Reported by Jennifer Blake.
Two hundred recommendations in a new report on Indigenous women in the Downtown Eastside need to be acted on urgently, according to co-author Harsha Walia.
On Wednesday a conference was held on traditional Coast Salish territory in the Downtown Eastside to release the findings of the Red Women Rising report. The report is based on the experiences of 113 indigenous women and 15 non-Indigenous women in the area.
“It looks at a range of issues impacting Indigenous women,” Walia said. “We’re not only looking at housing, or the opioid crisis, we’re looking at everything.”
Co-author Carol Muree Martin said that it means a lot that in Red Women Rising, women’s stories can be published without any editing or filtering.
“This one belongs to the women,” Martin said.
Martin said society’s attitude towards Indigenous women needs to change. “We’re overly labeled, stereotyped, stigmatized and all pushed into the same corral,” Martin said.
Grand Chief Stewart Phillip said this launch is very timely, with members of Parliament Jody Wilson-Raybould and Jane Philpott being ejected from the Liberal caucus the day before.
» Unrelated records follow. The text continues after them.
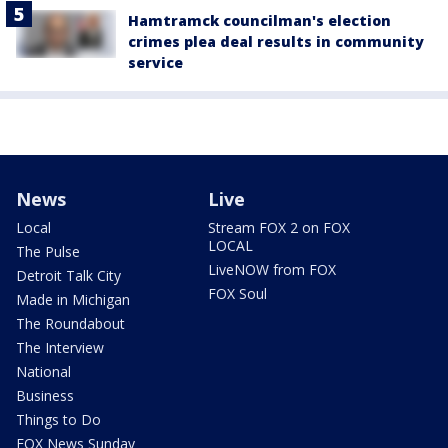
Hamtramck councilman's election
crimes plea deal results in community
service
News
Live
Local
Stream FOX 2 on FOX
LOCAL
The Pulse
LiveNOW from FOX
Detroit Talk City
FOX Soul
Made in Michigan
The Roundabout
The Interview
National
Business
Things to Do
FOX News Sunday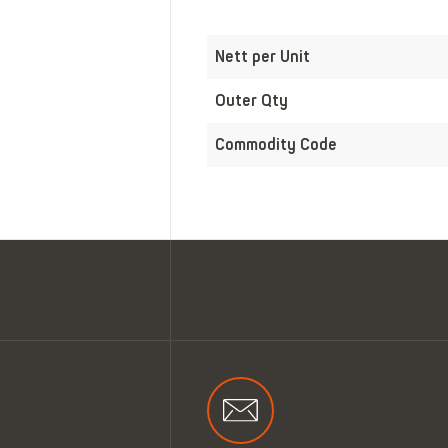
Nett per Unit
Outer Qty
Commodity Code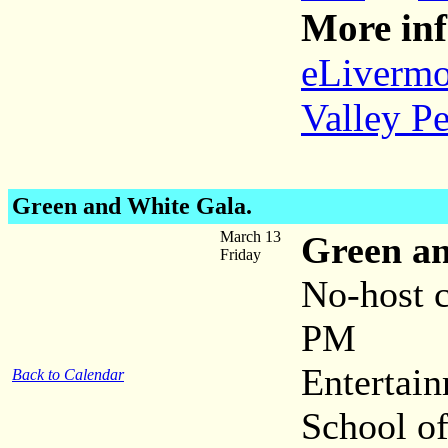
More inf
eLivermo
Valley P
Green and White Gala.
March 13
Green a
Friday
No-host 
PM
Entertai
Back to Calendar
School o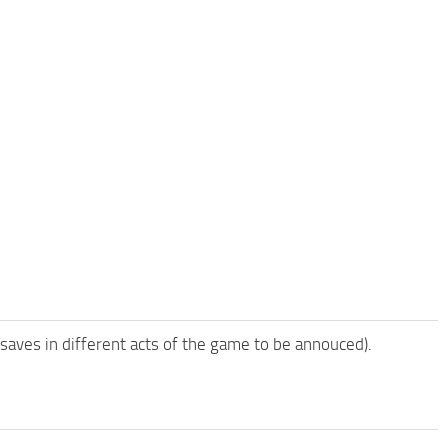
 saves in different acts of the game to be annouced).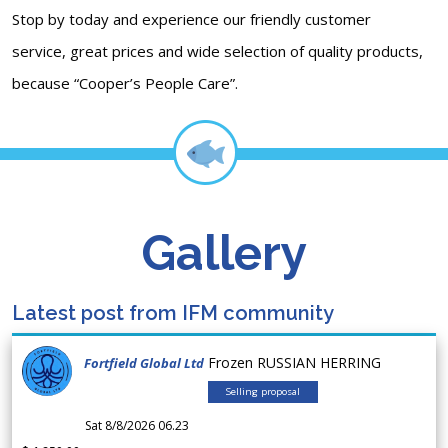
Stop by today and experience our friendly customer
service, great prices and wide selection of quality products,
because “Cooper’s People Care”.
Gallery
Latest post from IFM community
Frozen RUSSIAN HERRING
Fortfield Global Ltd
Selling proposal
Sat 8/8/2026 06.23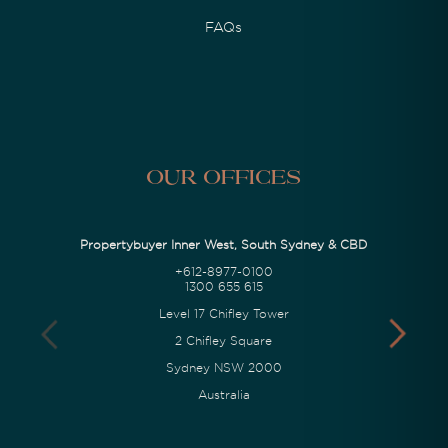
FAQs
Our Offices
Propertybuyer Inner West, South Sydney & CBD
+612-8977-0100
1300 655 615
Level 17 Chifley Tower
2 Chifley Square
Sydney NSW 2000
Australia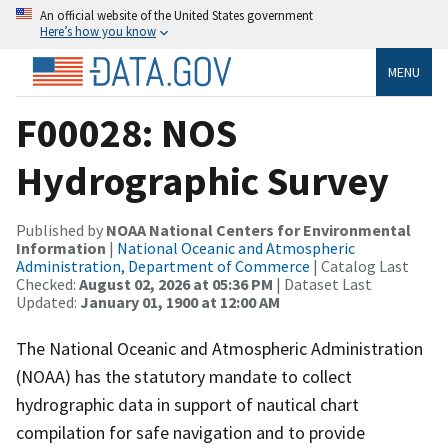
An official website of the United States government
Here’s how you know
MENU
F00028: NOS
Hydrographic Survey
Published by
NOAA National Centers for Environmental
Information
|
National Oceanic and Atmospheric
Administration, Department of Commerce
| Catalog Last
Checked:
August 02, 2026 at 05:36 PM
| Dataset Last
Updated:
January 01, 1900 at 12:00 AM
The National Oceanic and Atmospheric Administration
(NOAA) has the statutory mandate to collect
hydrographic data in support of nautical chart
compilation for safe navigation and to provide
“There’s always an effort to shush women,” Philip said.
Phillip said this document is unique, being created by the very women who have suffered.
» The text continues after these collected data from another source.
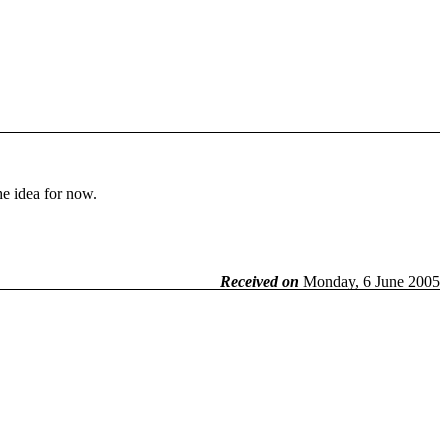
he idea for now.
Received on
Monday, 6 June 2005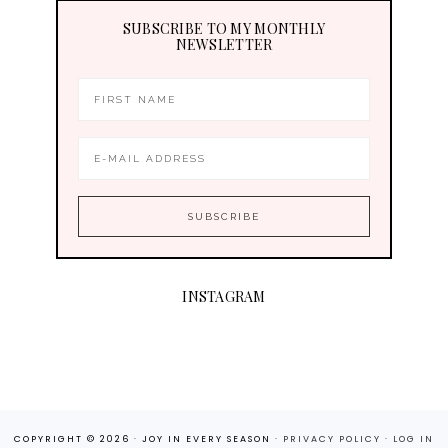
SUBSCRIBE TO MY MONTHLY
NEWSLETTER
INSTAGRAM
COPYRIGHT © 2026 · JOY IN EVERY SEASON ·
PRIVACY POLICY
·
LOG IN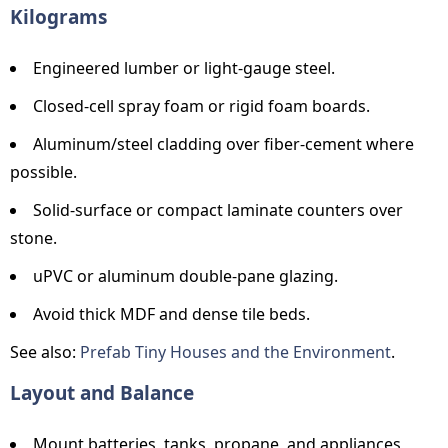
Kilograms
Engineered lumber or light-gauge steel.
Closed-cell spray foam or rigid foam boards.
Aluminum/steel cladding over fiber-cement where
possible.
Solid-surface or compact laminate counters over
stone.
uPVC or aluminum double-pane glazing.
Avoid thick MDF and dense tile beds.
See also:
Prefab Tiny Houses and the Environment
.
Layout and Balance
Mount batteries, tanks, propane, and appliances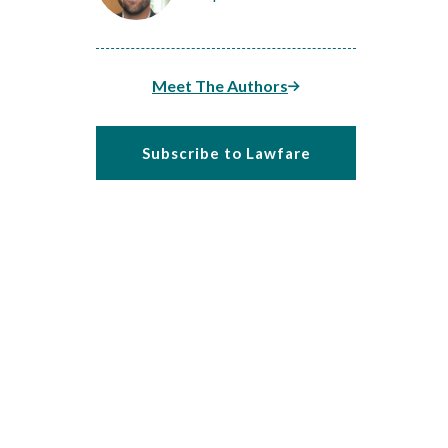
Meet The Authors
Subscribe to Lawfare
Denesuline and Woodlands Cree Sophie Merasty said that women were respected and honoured in Indigenous nations, but they have been murdered and going missing since colonization.
“It continues to this day,” Merasty said.
Merasty talked about her sister, who was killed in the Downtown Eastside in 1991. The man who pushed her sister out of a window was only given 30 days in a holding cell before being released.
“I don’t call it a justice system,” Merasty said. “It doesn’t work for us.”
Okanagan First Nation Suzanne Kilroy said that a lot of Indigenous people have had to fight since the day they were born, herself included.
“I’ve seen things that women should never have seen,” Kilroy said.